Blame then is a product of our innate tendency to seek causality. When things go wrong, our brains seem to automatically look for a cause — someone or something to blame. Too often, I hear stories of business failures being blamed on managers and CEOs who filled their roles only for a short time or had no real influence over the outcome. The flip side is also true when we identify heroes supposedly responsible for a particular success story, when in fact they just happened to be in the right place at the right time.
How do we deal with our tendency to blame then?
Some things just are
Awareness of our own behaviour is always the starting point. The more we begin to notice how we blame and attribute causality to things, the more we can begin to question if indeed we are being fair.
Often, events are the product of many complex interacting elements — a system — and difficult to trace back to a particular person or thing. Sometimes, we have to accept that things just happen because there are bigger systemic forces at play, or that a definitive explanation may not be possible.
It takes courage to do this, particularly when we as a society seem to love to look for scapegoats and villains, either to explain something away or to protect ourselves from blame.
We can also expand our awareness to look at our specific role in matters. When relationships breakdown or a project fails, we can often be too quick to point the finger at others. We can sometimes forget to ask: What was my role in all of this? What did I do that contributed to where we are?
Again, this requires courage and a sort of humility. A humility that allows us to consider that we might actually be at least partly responsible for the problem.
So, the next time you notice yourself blaming, consider if you might be seeing causality when none exists, or if you are actually failing to take responsibility for your part in things.
Very true! This was a very interesting read, thanks.
It got me thinking… Linear causality is normally a gross misjudgement. If we were trained to understand how things really occur within a complex matrix of cause and effect, perhaps we would be more intelligent about it!
Also, toxic emotions tend to play their part. If blame and guilt were just meant to point to the causes of adverse effects, I think their toxic effect on us all would be less. The addition of shame (they even rhyme) to the mix is a huge issue.

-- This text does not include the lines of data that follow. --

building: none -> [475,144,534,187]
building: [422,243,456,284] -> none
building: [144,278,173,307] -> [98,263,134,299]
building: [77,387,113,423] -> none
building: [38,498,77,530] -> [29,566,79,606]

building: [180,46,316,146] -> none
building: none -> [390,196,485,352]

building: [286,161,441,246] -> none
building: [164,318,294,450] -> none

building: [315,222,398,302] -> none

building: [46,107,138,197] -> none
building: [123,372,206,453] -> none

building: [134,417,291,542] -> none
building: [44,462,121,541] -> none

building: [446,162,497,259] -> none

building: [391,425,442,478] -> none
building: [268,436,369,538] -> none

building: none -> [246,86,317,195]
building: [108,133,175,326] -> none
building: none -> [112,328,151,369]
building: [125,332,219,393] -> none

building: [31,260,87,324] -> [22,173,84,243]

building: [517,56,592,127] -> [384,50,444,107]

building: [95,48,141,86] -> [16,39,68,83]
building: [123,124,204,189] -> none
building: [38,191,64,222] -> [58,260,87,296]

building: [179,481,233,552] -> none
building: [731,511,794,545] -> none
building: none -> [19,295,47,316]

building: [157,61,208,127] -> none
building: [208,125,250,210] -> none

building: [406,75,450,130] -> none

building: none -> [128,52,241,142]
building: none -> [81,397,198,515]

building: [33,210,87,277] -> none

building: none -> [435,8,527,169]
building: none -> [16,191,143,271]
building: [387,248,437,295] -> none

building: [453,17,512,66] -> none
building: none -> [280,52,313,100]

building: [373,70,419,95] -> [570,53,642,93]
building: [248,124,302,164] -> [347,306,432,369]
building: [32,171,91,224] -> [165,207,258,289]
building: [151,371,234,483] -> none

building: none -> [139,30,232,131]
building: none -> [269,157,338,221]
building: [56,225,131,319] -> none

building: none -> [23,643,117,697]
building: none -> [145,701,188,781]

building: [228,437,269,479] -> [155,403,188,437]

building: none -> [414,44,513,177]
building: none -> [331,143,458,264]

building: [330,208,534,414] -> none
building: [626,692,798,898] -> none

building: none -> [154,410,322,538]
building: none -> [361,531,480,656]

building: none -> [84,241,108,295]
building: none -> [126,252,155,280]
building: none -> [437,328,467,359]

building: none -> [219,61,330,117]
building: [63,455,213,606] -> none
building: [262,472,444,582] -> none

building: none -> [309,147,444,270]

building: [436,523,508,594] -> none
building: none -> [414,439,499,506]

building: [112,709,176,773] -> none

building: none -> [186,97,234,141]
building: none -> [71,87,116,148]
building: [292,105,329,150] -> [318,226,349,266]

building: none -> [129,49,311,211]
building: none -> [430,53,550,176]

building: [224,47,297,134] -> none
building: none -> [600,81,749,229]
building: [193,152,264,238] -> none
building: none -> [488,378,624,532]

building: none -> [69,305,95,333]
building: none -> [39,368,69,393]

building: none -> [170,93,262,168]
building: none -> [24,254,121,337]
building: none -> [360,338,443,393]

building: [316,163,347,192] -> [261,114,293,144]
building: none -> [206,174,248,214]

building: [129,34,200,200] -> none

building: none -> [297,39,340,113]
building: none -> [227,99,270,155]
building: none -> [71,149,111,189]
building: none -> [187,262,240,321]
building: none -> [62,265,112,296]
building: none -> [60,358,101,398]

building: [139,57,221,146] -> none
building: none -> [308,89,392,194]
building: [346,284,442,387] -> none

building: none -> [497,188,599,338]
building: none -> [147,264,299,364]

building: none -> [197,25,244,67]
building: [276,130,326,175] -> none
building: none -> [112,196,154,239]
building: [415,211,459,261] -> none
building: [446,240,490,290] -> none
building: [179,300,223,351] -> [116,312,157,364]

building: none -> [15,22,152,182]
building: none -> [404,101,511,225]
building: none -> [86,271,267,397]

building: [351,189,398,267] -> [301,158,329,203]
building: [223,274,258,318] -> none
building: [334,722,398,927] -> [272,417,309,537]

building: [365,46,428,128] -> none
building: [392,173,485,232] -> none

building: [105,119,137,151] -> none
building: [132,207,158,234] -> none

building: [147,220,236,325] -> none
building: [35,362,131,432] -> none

And conversely, we can overlook blame easily when in doing so we are buying into cultural norms: for example we often fail to blame economic growth and the profiteering actions of super-rich corporations for economic problems. No shame is attached to extreme wealth so we miss its causal link to government debt and the austerity we are told we should all be living under to get us out of the mess!
Thanks Phil. Great points about shame and cultural norms!
Great analysis of our society’s need to blame Harsha! We have become so conditioned to look outside ourselves for cause and effect – if there is one, because as you point out, some things just are. This is largely influenced by the media. As you so rightly say, taking responsibility for any part we have played in the outcome, is the key to claiming the power to positively influence future similar situations.
So true about our conditioning by the media. Thanks for reading and sharing, Pamina!